Introduction

This post is about electromagnetism and the continuity equation.

While studying electromagnetism from Giancoli’s book I encountered the concepts of charge density $\rho$ and current density $\vec{j}$. The charge density is a signed quantity that gives the infinitesimal charge at $x$ in time $t$, while the current density is a vector that denotes the infinitesimal velocity of that infinitesimal charge, multiplied by the charge itself. (a kind of momentum.) Suddenly I wondered why is it that $\vec{j}$ cannot be derived by $\rho$?

This conviction was based on the discrete situation, where a single charge $q$ is given by its position $x(t)$, and then $\vec j$ is equal to $q x’(t)$.

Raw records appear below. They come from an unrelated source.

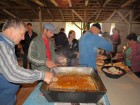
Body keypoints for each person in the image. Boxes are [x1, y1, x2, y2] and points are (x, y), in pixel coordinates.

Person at [0, 19, 55, 105]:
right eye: (22, 34)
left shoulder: (8, 45)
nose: (23, 38)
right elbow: (13, 73)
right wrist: (42, 74)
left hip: (7, 97)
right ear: (11, 30)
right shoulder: (2, 45)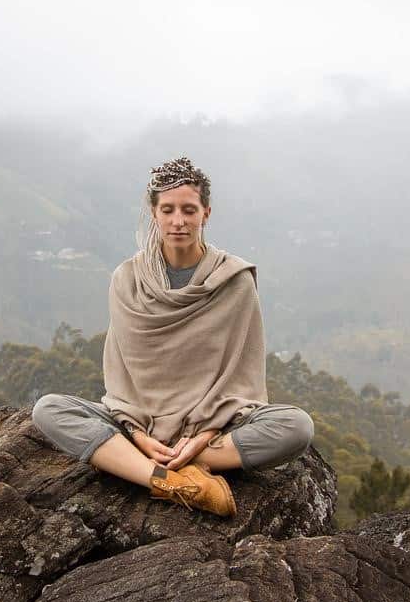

However, the continuous case is not as apparent! Naive attempts such as $\vec j = \partial_t \rho$ or $\vec j = \partial_t\nabla\rho$ were incorrect. I tested them on heat dissipation, i.e. the heat kernel $(4\pi k t)^{-1/2}\exp(-\frac{x^2}{4kt})$ and that’s how I knew that I didn’t have the right concept.

Frustrated, I searched online for answers and encountered the relationship between charge and density: the continuity equation! In fact, this equation exactly states the relationship between these two quantities, and captures the intuition that current density must be derivable from charge density.

The equation is $\partial_t \rho = -\operatorname{div}\vec{F}$. The left hand side is the rate of change of charge, while divergence is a measure of outgoingness of the field $\vec{F}$. For example, if charge is lessening at $x$, and so $\partial_t\rho$ is negative, we expect the current density to be outgoing. The current density $\vec{j}$ satisfies this equation. (it is implied by Maxwell’s equations.)

Some more thoughts

For me, this is one of the few interesting differential equations that I have come across, as I have now related it to my intuition and my mistaken naive attempts to calculate current from charge.